**What is required:**
Below are records; please give the number of their lines that contain the string "Ihren", and only that number.

□ □ □ □ □ □ □

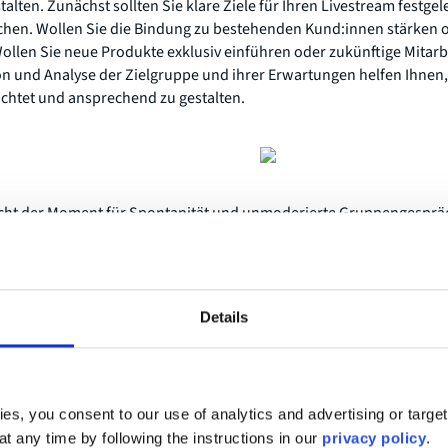
stalten. Zunächst sollten Sie klare Ziele für Ihren Livestream fest
ichen. Wollen Sie die Bindung zu bestehenden Kund:innen stärken
ollen Sie neue Produkte exklusiv einführen oder zukünftige Mitar
tion und Analyse der Zielgruppe und ihrer Erwartungen helfen Ihnen,
ichtet und ansprechend zu gestalten.
icht der Moment für Spontanität und unmoderierte Gruppengespräch
gt für einen reibungslosen Ablauf Ihres Live-Events und optimale N
fiken und andere visuelle Hilfsmittel vorab detailliert vor. Bespre
menden, so dass wenig Raum für Improvisation bleibt. Das unterstü
und hält das Publikum engagiert. Proben Sie den Ablauf Ihrer virtuel
Details
lich sitzt. Promoten Sie Ihre Veranstaltung im Voraus und teilen Sie
gen auf Augenhöhe gesteckt und zur Zufriedenheit erfüllt werden
ereitung spielt ebenfalls eine entscheidende Rolle für Ihren Livestr
relevant wahrgenommen werden. Dazu gehört die Auswahl der rich
es, you consent to our use of analytics and advertising or targe
le. Wo finden Sie Ihre Zielgruppe und über welche Medien erfähr
at any time by following the instructions in our
privacy policy
.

□ □ □ □ □ □ □

**Solution for this exercise:**
2